> **EXERCISE PROMPT**:
Below are some records. Print exactly the lines between the one holding "2. The client" and the one holding "7. If User disables", inclusive, and nothing else.

====

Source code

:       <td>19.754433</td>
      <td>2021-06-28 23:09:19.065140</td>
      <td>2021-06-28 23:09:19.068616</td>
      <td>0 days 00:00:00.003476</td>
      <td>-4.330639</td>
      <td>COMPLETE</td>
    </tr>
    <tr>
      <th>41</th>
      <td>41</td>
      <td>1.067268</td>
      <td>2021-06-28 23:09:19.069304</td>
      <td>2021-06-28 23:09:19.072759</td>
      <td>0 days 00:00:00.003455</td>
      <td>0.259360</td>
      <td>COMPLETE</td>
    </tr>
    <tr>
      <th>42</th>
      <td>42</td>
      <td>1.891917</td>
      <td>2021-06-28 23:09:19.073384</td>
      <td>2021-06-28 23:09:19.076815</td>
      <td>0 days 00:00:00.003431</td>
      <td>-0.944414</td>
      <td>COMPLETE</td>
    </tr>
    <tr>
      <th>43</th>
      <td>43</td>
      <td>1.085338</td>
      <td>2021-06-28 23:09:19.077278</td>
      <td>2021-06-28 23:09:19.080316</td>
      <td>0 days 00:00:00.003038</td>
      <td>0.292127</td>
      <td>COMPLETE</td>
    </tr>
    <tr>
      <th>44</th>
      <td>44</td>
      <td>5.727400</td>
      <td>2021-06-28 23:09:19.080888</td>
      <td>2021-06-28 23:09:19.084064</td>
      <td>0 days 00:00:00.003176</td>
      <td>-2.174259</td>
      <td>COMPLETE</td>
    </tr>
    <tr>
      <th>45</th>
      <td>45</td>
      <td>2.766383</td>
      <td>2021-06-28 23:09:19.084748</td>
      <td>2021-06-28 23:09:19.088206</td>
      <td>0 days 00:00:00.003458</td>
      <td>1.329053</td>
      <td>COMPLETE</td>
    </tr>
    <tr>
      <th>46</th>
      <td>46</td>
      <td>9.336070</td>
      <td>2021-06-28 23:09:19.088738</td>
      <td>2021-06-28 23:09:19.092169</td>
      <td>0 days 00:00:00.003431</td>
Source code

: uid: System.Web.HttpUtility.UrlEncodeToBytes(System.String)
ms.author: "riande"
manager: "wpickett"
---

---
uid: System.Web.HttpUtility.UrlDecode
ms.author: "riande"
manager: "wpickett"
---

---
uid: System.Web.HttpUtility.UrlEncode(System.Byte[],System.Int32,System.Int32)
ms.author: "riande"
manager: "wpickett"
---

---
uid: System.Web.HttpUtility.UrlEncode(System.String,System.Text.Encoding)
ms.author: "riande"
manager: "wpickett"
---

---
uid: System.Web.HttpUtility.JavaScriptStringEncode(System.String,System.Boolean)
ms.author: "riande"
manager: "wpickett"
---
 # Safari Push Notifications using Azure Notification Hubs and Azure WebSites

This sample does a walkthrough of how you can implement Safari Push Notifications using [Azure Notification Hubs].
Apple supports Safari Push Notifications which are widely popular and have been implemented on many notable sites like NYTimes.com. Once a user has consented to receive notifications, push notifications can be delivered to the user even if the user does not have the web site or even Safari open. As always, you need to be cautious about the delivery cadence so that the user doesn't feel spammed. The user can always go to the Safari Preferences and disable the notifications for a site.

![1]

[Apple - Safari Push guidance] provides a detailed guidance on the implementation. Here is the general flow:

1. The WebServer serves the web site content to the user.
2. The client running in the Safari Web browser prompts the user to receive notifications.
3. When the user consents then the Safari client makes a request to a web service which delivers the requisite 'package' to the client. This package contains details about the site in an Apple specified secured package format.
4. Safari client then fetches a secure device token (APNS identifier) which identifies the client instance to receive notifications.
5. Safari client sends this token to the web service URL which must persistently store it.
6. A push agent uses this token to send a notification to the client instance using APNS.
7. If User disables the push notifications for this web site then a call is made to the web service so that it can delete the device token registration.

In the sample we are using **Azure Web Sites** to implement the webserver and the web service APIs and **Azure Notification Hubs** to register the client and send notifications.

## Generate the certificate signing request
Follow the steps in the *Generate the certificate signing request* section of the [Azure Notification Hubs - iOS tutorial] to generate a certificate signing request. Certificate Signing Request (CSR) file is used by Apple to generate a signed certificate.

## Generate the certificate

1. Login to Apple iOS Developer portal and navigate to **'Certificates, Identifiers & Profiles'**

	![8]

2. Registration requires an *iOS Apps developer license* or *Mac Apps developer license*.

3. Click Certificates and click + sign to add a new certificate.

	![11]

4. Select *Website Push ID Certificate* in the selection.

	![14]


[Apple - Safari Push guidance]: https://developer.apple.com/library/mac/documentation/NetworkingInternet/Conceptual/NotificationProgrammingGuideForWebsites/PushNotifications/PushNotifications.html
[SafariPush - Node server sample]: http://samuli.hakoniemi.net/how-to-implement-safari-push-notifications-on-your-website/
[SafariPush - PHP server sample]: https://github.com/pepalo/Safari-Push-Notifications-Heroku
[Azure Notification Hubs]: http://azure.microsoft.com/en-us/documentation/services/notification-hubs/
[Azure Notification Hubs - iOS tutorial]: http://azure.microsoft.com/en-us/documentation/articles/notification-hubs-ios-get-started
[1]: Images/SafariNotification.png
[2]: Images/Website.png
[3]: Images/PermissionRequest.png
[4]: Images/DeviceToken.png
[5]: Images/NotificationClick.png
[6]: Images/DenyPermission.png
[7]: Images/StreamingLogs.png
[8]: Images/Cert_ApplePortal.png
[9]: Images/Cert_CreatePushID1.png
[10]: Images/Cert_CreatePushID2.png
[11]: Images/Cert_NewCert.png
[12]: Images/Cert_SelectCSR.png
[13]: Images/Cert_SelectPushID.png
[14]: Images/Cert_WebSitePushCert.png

====

> **WORKED SOLUTION**:
2. The client running in the Safari Web browser prompts the user to receive notifications.
3. When the user consents then the Safari client makes a request to a web service which delivers the requisite 'package' to the client. This package contains details about the site in an Apple specified secured package format.
4. Safari client then fetches a secure device token (APNS identifier) which identifies the client instance to receive notifications.
5. Safari client sends this token to the web service URL which must persistently store it.
6. A push agent uses this token to send a notification to the client instance using APNS.
7. If User disables the push notifications for this web site then a call is made to the web service so that it can delete the device token registration.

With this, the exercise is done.